• [Provided data]
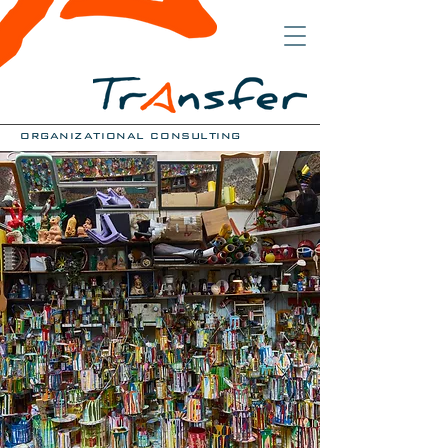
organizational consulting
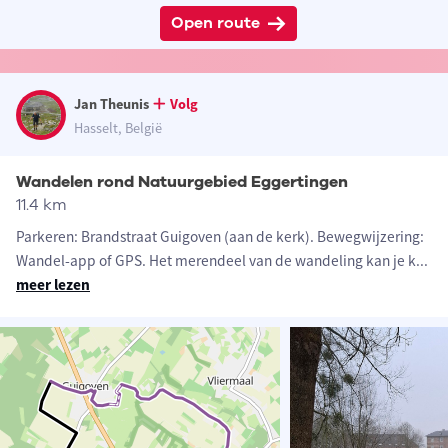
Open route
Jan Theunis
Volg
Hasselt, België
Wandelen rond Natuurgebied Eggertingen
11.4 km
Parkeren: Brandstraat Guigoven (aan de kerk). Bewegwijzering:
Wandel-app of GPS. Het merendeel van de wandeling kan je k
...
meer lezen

...

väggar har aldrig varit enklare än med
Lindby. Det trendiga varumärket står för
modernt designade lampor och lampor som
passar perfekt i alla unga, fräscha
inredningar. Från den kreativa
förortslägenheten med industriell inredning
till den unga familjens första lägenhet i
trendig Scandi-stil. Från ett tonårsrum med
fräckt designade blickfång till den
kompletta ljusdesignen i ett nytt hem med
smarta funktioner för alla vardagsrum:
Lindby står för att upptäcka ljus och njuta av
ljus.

...

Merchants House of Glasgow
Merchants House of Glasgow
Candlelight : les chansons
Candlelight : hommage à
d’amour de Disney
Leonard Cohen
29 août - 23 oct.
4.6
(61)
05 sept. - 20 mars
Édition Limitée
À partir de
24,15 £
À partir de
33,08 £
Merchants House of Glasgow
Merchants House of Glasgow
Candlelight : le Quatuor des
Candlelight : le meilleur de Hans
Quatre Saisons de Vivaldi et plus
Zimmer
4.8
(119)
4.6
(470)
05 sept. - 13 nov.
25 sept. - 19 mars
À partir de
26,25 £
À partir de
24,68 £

• [About this exercise] Check every line in the entries for the word "alla". State how many have it, with no other text.

• [Final answer] 2